Matt Cain

Like I mentioned in our latest Heat Check, I will be writing game stories for San Francisco Giants playoff games. If the Giants lose quickly, it will be short and sweet. If they last for a while, I’ll be writing every other day for several weeks.

Everything had fallen right for the Giants before the the first inning of their division series playoff game against the Cincinnati Reds had ended. With the weird home-field advantage rules, they’d play the first two games at home against the power-hitting team. AT&T Park is one of the least generous ball parks when it comes to homeruns. And the Giants pitchers’, especially game one ace Matt Cain, know how to pitch to the dimensions. The goal was to steal the first two games at home and only have to win one at the Great American Ballpark to take the series.

After just one out in the first inning of the game, Red’s ace Johnny Cueto hopped around hurt before having to leave the game with back spasms. Bullet dodged for the Giants? No.

Dusty Baker had to manage a situation that rarely happens in baseball; what do you do when your starting pitcher has to come out with no one ready to replace him? David Schoenfield laid out the options for Baker. Rather than turn the game completely over to the bullpen, possibly depleting it in the first game of the series, Baker gave the ball first to reliever Sam LeCure to finish Cueto’s first inning and then a second, before turning the ball over to game three starter and Giants arch-nemesis, Mat Latos.

Latos is the biggest thorn in the Giants’ side in San Francisco not named Clayton Kershaw. He has a sub-2.00 ERA historically at AT&T Park and probably desperately wanted to be named one of the two starters in San Francisco. He got his chance in the third inning and threw four innings of one-run ball. That one run was from a Buster Posey solo homerun that barely cleared the fence in left field.

The Reds played to script early on. Brandon Phillips deposited a Matt Cain mistake for a 2-run homerun in the third inning and then Cain gave up a solo shot to Jay Bruce in the fourth. So much for thwarting the power. Bruce has ownage on Cain, with eight hits in fifteen at bats lifetime. Cain was on a short leash, going only five innings and throwing just seventy five pitches. With the Giants needing base runners, Bochy pinch-hit for Cain to lead off the 5th with Aubrey Huff. Huff popped out weakly. With Cain only throwing seventy five pitches, it opens up the possibility for him to come back on four days rest in game four in Cincinnati. Not that Bochy said anything about that, but in an elimination game, I think Bochy could come back with his best pitcher on short rest.
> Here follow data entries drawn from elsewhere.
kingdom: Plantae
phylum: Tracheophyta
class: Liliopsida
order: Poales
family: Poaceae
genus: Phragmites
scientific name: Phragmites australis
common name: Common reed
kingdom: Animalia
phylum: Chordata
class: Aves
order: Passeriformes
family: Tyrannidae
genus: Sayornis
The rest of the rotation is a bit of a mystery for the Giants which is why game one was must-win. Game two starter Madison Bumgarner is much better at home than on the road (10-3 with a 2.38 ERA vs. 6-8 with a 4.40 ERA), but he seemed to tire at the end of the season as his ERA for September and October was 5.47. And after Bumgarner, it’s even more of a mystery. Bruce Bochy failed to announce his starting rotation past the first two games, which isn’t necessarily a vote of confidence for Tim Lincecum, Barry Zito, or Ryan Vogelsong. I imagine each guy knows his role and Bochy wants to keep the Reds in the dark, but I don’t buy his excuse that he needed to save a starter for long relief for the first two games.

The first two starters, Cain and Bumgarner, averaged over 6 1/2 innings per start this season, and that number climbs to over seven innings when they pitch at home. I can’t buy that Bochy had so little faith in his two best pitchers over the season that he couldn’t announce the rest of his rotation because he may have needed someone to pitch long relief. He either hasn’t made up his mind, or he wanted to hold an edge on the Reds somehow, sort of like how Bill Bellichick doesn’t give out a lot of information about his team’s injuries. But psychologically, I’m not sure it gives them an edge. We’ll have to see in game three, where I’d expect Lincecum to take the ball.
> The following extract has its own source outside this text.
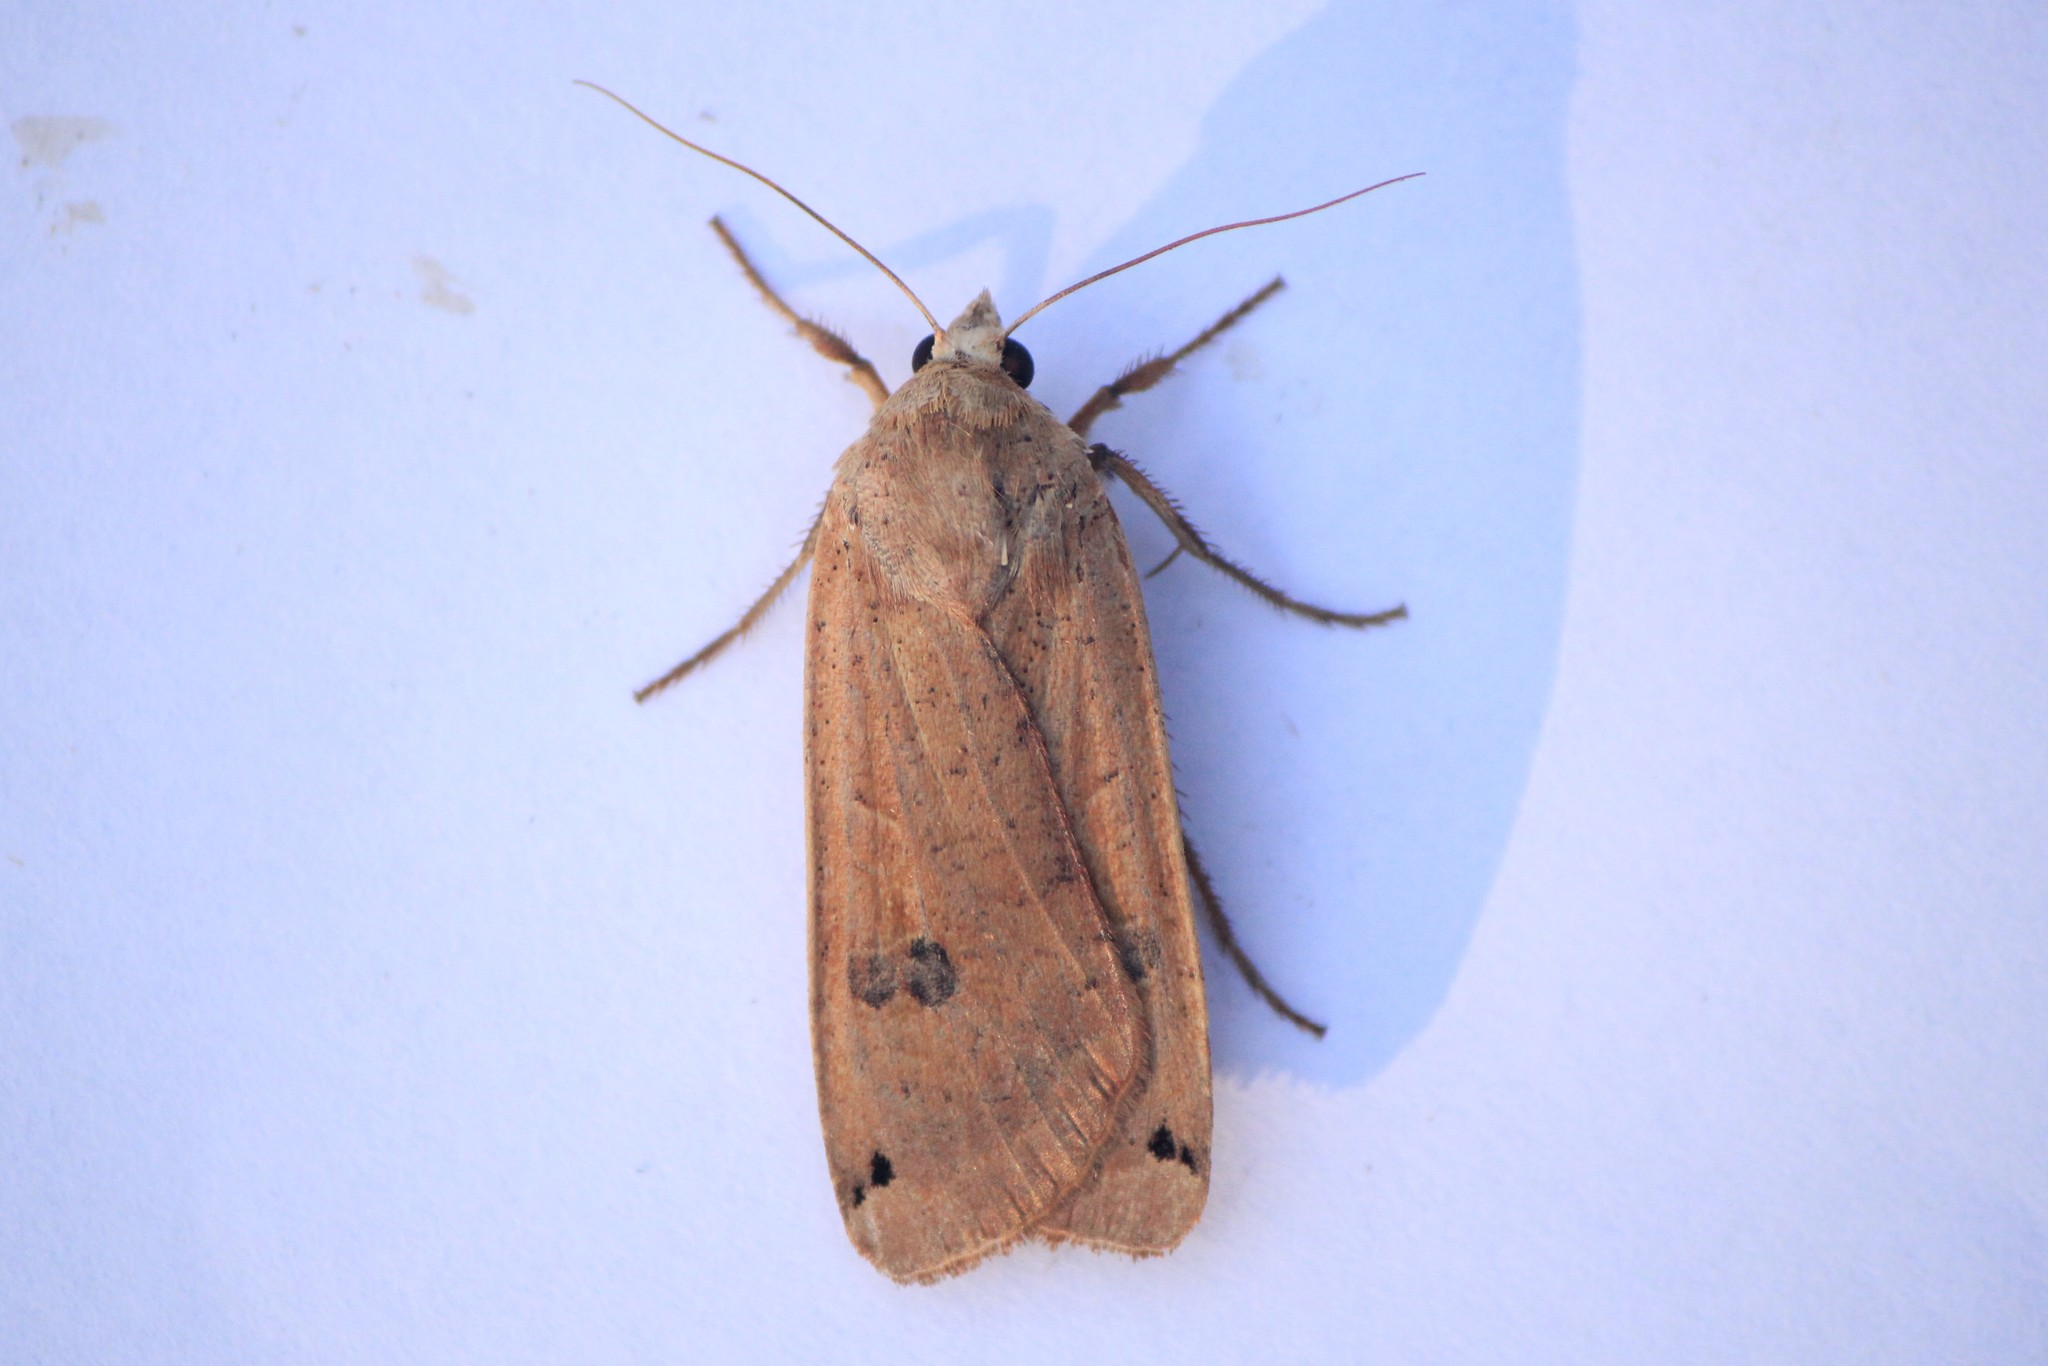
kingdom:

The Giants best chance to score was in the 8th inning with the Reds up 3-1. Jonathan Broxton was in to pitch the 8th before giving way to closer Aroldis Champman in the 9th. Buster Posey pushed a single into right field with one out. After Hunter Pence flied out, Brandon Belt walked for the second time in the game. Gregor Blanco took the count to 3-2 before taking a called third strike on the outside corner to end the threat. The next time they batted, the Reds had added two runs to stretch the lead. While they made Chapman work in the 9th, he struck out Buster Posey with three-digit gas to end the game.

In 2010, when the Giants beat the Atlanta Braves, Philadelphia Phillies, and Texas Rangers to win the World Series, they won game one of all three playoff series’. They’ll have to find a different way. Now, Sunday’s game becomes must-must-win for the Giants. Facing elimination and having to win three games in-a-row in Cincinnati would be nearly impossible.